A client-side framework, on the other hand, expects the application programmer to write both
the server side of the application and the part that will run in the browser. The client-side code
is served into the browser along with the Ajax engine, which performs the same intercession
functions between the DOM and the application code that it does in the server-centric model.
The application code initiates requests to the server through calls to engine APIs.

Figure 2. Server-centric vs. client-centric framework architecture
Figure 3 breaks this axis down further. The differences between the two client-side columns of the table
are mostly about the level at which the framework expects programming to be done. The right-most
entries are essentially JavaScript libraries, which are usually more concerned with plumbing
than UI. UI layout using these can be expressed in either JavaScript code or standard HTML.

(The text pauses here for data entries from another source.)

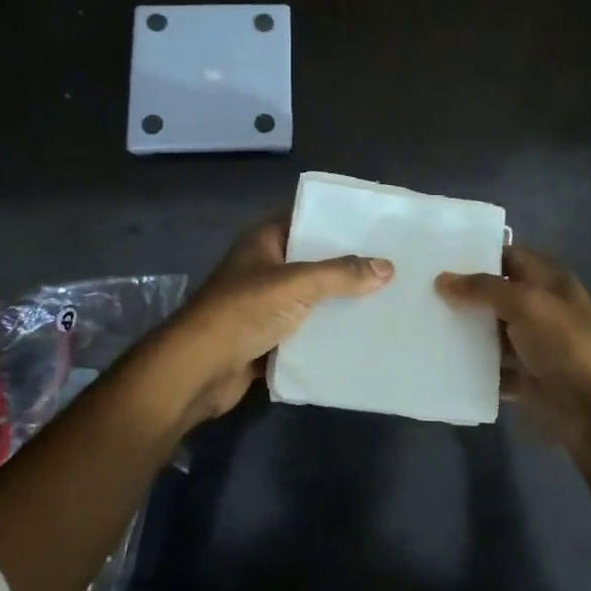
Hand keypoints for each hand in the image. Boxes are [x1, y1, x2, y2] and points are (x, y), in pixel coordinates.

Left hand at [156, 218, 393, 426]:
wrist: (198, 370)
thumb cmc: (243, 311)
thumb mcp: (297, 284)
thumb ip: (341, 274)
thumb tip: (387, 267)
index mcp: (263, 242)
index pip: (305, 221)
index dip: (337, 223)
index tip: (375, 228)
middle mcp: (263, 268)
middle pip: (312, 261)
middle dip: (346, 266)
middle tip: (392, 266)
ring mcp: (263, 304)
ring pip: (310, 298)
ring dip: (338, 303)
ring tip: (385, 300)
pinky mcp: (266, 338)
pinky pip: (304, 331)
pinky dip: (325, 334)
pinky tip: (360, 336)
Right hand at [436, 246, 590, 470]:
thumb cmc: (565, 343)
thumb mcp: (525, 303)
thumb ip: (483, 288)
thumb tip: (442, 279)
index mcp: (550, 282)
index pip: (510, 258)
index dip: (479, 255)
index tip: (440, 257)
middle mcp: (543, 310)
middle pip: (498, 296)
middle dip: (465, 295)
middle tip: (422, 291)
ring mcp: (535, 346)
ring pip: (493, 334)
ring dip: (466, 333)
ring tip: (423, 324)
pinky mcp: (527, 379)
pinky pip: (494, 370)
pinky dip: (474, 369)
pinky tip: (443, 363)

In the next column to the left are higher-level frameworks that actually include an Ajax
rendering engine. These expect the user to express the widget tree in some framework-specific XML dialect,
which the engine parses and uses to construct the browser DOM that the end user actually sees and
manipulates.
On the server side of the table, the distinction is a little different. An application written using a framework from the
right column looks like a Web application: UI layout is expressed in terms of tags, and event handling that is not
expressed in declarative terms in the layout tags is written in Java. The frameworks listed in this
column offer JSF as a programming model, and data binding works in the standard way, using the JSF expression language
and managed backing beans. JavaScript is involved, of course, when the application runs in the browser, but
it is completely encapsulated by the framework and isn't visible to the application programmer.
The programs for frameworks in the left-most column actually don't look like Web applications any more. They
present a Java API that looks a lot like Swing or SWT but runs in the browser rather than on the
desktop. The developer constructs the UI by instantiating Java objects and nesting them inside one another.
All event handling is done in Java. Again, JavaScript is involved, but it's not exposed to the programmer.
This model has the greatest potential to be disruptive to Web application development, because it's Web
programming without markup. These frameworks can sometimes even offer to run the resulting application
either in the browser as a Web application, or as a desktop application that's completely independent of the browser.

Figure 3. Server-centric vs. client-centric framework table
In both server-centric models, if programmers need functionality that's not provided by the framework,
they can add new widgets, and in this case they may be programming in JavaScript. But adding a new widget
is not the role that the framework envisions for most of its clients; it's supposed to be the exception
rather than the rule.
Does all this indicate a trend away from the browser, toward the server? A class of applications will be well-suited to server-centric frameworks. For example, a data-entry application like a travel Web site
may well find enough richness in a server-centric framework to satisfy its requirements. The SWT-like
API is a very interesting alternative. Applications that
need wild special effects and a lot of fast event processing on the client that's not supplied
in an encapsulated widget will probably gravitate toward the client side for the foreseeable future.